The problems began when Douglas made it clear she wanted Common Core, the academic standards adopted by the board in 2010, eliminated. Almost two months after taking office, Douglas tried to fire two staff members who stated they would block efforts to repeal Common Core.
Governor Doug Ducey directed state personnel officials to disregard Douglas' order. Later, the board voted to move its employees out of the DOE building and into the Capitol Tower where the governor has his offices.
Douglas stated after the release of Starr's decision that she will likely appeal.
"We are going to respond in court to the decision," said attorney Steven Tully. "I didn't expect this. I think the judge made a mistake and we will respond accordingly."
Douglas' attorney said the options available for his client are an appeal or a request for another hearing, writes Cathryn Creno of The Arizona Republic.
The board's attorney, Mary O'Grady, said the decision was a "complete victory for the board." Board president Greg Miller was pleased with the decision and said the next hurdle is to deal with two important issues between the board and Douglas.

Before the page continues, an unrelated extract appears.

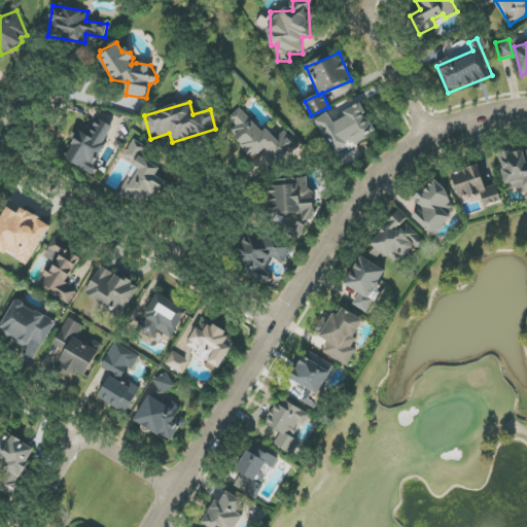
[(335,153),(377,133),(361,103),(334,116),(330,111),(317,118),(335,153)]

One is that Douglas has stopped allowing board staffers who are investigating complaints against certified teachers from accessing documents at the teachers' own work station. She has ordered they must go to the DOE building for the documents. The other is confusion as to who runs the state's Move on When Reading program, which is in place to make sure schools are providing everything necessary for third graders struggling with reading. This was once the board's responsibility, but the education department will take it over this year.
Bob Christie and Paul Davenport of the Associated Press quoted Miller on the importance of moving forward with Arizona's education agenda:
"Now that this litigation is behind us, the Board looks forward to continuing our work ensuring the resources of the state are committed to putting Arizona's children first and expecting excellence in all of Arizona's public schools."